A positive association has been observed between the amount of estrogen and progestogen in oral contraceptives and the risk of vascular disease (31 to 33) A decline in serum high-density lipoproteins (HDL) has been reported with many progestational agents (14 to 16). A decline in serum high-density lipoproteins has been associated with an increased incidence of ischemic heart disease Because estrogens increase HDL cholesterol, the net effect of an oral contraceptive depends on a balance achieved between doses of estrogen and progestogen and the nature and absolute amount of progestogens used in the contraceptives. The amount of both hormones should be considered in the choice of an oral contraceptive Minimizing exposure to estrogen and progestogen is in keeping with good principles of therapeutics. For any particular estrogen/progestogen combination, the dosage regimen prescribed should be one which contains the least amount of estrogen and progestogen that is compatible with a low failure rate and the needs of the individual patient.
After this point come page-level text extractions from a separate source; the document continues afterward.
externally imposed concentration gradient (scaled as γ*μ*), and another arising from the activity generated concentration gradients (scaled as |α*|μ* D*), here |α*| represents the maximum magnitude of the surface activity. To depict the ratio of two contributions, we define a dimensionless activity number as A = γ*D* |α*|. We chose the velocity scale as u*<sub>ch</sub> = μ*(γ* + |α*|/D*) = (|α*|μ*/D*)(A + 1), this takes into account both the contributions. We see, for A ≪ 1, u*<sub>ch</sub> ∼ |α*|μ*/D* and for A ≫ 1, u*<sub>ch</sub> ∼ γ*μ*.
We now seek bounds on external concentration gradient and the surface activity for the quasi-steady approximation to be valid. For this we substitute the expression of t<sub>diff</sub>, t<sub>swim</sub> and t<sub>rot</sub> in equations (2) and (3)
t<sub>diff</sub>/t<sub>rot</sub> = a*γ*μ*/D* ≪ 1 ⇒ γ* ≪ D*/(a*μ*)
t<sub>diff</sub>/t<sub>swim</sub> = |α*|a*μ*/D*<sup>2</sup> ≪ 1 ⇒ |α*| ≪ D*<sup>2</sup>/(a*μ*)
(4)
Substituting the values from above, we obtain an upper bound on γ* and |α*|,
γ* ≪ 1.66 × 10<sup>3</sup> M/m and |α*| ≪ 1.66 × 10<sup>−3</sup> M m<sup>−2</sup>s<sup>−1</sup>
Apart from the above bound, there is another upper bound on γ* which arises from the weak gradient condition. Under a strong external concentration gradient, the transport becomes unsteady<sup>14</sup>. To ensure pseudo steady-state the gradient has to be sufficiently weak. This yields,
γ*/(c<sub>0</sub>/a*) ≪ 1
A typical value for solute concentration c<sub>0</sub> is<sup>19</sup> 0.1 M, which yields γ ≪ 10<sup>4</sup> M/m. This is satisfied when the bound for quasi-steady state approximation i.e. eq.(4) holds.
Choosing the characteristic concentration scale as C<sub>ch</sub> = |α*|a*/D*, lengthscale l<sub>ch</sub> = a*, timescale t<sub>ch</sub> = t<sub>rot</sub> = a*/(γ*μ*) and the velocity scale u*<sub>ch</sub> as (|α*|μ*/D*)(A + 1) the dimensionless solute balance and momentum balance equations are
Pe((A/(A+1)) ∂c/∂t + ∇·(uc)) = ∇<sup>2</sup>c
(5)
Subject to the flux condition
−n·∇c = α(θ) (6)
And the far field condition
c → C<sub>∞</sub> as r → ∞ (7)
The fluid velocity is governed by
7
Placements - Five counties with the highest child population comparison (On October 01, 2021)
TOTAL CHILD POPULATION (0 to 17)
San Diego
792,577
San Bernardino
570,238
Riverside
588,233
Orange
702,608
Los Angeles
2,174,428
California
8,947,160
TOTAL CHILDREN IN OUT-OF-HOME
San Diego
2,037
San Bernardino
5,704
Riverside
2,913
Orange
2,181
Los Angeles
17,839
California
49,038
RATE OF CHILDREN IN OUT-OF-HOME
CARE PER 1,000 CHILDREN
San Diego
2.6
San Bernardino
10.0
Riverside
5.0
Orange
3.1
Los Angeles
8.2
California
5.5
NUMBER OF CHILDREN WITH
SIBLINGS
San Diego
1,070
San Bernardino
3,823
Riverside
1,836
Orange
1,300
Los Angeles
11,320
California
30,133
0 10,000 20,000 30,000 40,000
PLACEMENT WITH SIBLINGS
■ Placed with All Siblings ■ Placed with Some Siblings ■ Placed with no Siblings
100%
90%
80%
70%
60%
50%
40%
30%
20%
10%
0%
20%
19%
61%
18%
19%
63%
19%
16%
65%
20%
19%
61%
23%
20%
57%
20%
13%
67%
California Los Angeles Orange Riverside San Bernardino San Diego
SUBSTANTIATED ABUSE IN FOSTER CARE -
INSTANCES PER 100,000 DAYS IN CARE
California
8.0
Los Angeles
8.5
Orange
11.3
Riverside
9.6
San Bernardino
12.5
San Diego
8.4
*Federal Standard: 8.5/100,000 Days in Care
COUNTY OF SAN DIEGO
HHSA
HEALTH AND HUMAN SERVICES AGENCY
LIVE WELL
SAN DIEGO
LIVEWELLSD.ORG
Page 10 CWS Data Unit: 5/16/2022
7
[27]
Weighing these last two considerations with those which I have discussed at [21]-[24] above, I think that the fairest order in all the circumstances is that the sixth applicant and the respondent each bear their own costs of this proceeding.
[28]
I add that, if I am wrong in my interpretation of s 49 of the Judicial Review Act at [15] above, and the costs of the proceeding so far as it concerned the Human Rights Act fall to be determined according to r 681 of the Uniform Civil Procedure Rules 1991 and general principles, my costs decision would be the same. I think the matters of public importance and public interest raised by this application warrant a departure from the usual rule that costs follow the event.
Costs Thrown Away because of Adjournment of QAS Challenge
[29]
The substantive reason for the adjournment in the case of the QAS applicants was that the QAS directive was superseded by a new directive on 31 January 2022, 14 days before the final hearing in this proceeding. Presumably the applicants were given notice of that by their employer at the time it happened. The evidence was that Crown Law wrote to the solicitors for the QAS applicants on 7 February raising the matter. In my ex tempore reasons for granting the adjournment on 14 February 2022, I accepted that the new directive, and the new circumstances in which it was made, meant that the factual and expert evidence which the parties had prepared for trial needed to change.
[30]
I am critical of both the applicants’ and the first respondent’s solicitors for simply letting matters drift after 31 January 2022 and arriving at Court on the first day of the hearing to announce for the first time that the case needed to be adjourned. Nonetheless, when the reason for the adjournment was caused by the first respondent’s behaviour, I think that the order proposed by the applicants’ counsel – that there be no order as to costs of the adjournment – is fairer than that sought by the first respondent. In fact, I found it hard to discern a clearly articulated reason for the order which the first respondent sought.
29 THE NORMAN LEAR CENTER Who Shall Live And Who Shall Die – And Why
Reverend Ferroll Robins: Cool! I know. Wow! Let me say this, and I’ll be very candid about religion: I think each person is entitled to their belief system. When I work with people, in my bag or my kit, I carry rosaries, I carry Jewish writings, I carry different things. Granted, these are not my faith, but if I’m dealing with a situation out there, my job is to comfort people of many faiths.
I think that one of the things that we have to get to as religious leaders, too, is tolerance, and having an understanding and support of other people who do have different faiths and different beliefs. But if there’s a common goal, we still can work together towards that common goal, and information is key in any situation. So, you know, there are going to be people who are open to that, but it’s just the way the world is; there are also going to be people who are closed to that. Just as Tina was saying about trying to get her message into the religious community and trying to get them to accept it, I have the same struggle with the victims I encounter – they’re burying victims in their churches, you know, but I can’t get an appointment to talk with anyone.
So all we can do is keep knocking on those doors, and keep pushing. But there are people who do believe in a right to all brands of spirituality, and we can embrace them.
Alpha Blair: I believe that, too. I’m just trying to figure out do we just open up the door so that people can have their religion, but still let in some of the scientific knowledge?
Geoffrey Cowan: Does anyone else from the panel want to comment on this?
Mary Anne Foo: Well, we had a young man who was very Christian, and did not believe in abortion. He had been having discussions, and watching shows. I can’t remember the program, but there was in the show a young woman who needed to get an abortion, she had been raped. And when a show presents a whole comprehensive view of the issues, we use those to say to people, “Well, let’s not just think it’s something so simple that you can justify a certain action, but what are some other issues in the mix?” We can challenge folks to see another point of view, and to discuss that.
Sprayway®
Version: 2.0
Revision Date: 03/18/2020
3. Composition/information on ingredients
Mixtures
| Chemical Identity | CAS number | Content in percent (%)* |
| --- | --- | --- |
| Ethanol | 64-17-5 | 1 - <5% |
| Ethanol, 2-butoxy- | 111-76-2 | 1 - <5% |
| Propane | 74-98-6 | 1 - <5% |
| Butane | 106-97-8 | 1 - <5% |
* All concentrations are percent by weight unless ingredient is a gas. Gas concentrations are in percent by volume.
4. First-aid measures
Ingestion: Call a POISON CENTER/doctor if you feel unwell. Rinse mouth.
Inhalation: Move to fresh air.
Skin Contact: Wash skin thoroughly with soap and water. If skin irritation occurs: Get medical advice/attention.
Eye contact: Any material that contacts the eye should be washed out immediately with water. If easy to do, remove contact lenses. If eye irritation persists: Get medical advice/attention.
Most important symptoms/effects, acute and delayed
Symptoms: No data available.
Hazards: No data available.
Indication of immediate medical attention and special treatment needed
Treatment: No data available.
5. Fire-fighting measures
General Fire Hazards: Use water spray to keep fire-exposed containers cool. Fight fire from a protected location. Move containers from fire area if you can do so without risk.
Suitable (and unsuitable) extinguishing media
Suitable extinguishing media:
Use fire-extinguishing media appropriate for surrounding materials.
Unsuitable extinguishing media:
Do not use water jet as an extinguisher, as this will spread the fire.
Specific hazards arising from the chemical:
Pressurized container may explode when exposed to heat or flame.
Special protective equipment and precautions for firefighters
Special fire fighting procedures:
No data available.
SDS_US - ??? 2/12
New acceptors of oral contraceptive agents should be started on preparations containing 0. 035 mg or less of estrogen.

The recommended dose of estrogen in oral contraceptives should be 0.035 mg or less.

• The choice of oral contraceptive should consider the balance between doses of estrogen and progestogen.
• Minimizing exposure to both hormones is recommended.
• The dosage regimen should contain the least amount of estrogen and progestogen that is compatible with a low failure rate and the needs of the individual patient 2.

From the Research

Prescribing COCs Drugs and Doses

• The dosage and type of combined oral contraceptives (COCs) can affect the risk of venous thromboembolism (VTE) and other side effects 3, 4, 5, 6.
• A study found that an extended-cycle OC with the lowest doses of ethinyl estradiol (EE) and levonorgestrel (LNG) + continuous EE throughout the cycle had a similar efficacy and adverse effect profile compared to other extended-regimen OCs 3.
• Another study observed a slightly elevated VTE risk in association with continuous/extended COC use when compared with cyclic COC use, but the absolute risk difference was low 4.
• The risk of VTE varies according to the type of progestogen found in COCs, with androgenic progestogens being associated with a lower risk of VTE compared to non- or antiandrogenic progestogens 6.
• Progestin-only hormonal contraception is not associated with a significant increase in the risk of VTE, except for depot medroxyprogesterone acetate 5.
• A review of randomized controlled trials found that continuously administered COCs have equivalent efficacy and safety but improved bleeding profiles, amenorrhea rates, adherence, continuation, participant satisfaction, and menstrual symptoms compared with cyclic COCs 7.

Factors to Consider When Prescribing COCs

• The type and dose of estrogen and progestogen in the COC
• The patient's medical history, including any history of VTE or thrombophilia
• The patient's preferences and lifestyle, including any desire to avoid menstruation
• The potential risks and benefits of different COC regimens, including the risk of VTE and other side effects 3, 4, 5, 6.

COC Regimens and VTE Risk

• Continuous/extended COC use may be associated with a slightly elevated VTE risk compared to cyclic COC use 4.
• The risk of VTE varies according to the type of progestogen found in COCs, with androgenic progestogens being associated with a lower risk of VTE compared to non- or antiandrogenic progestogens 6.
• Progestin-only hormonal contraception is not associated with a significant increase in the risk of VTE, except for depot medroxyprogesterone acetate 5.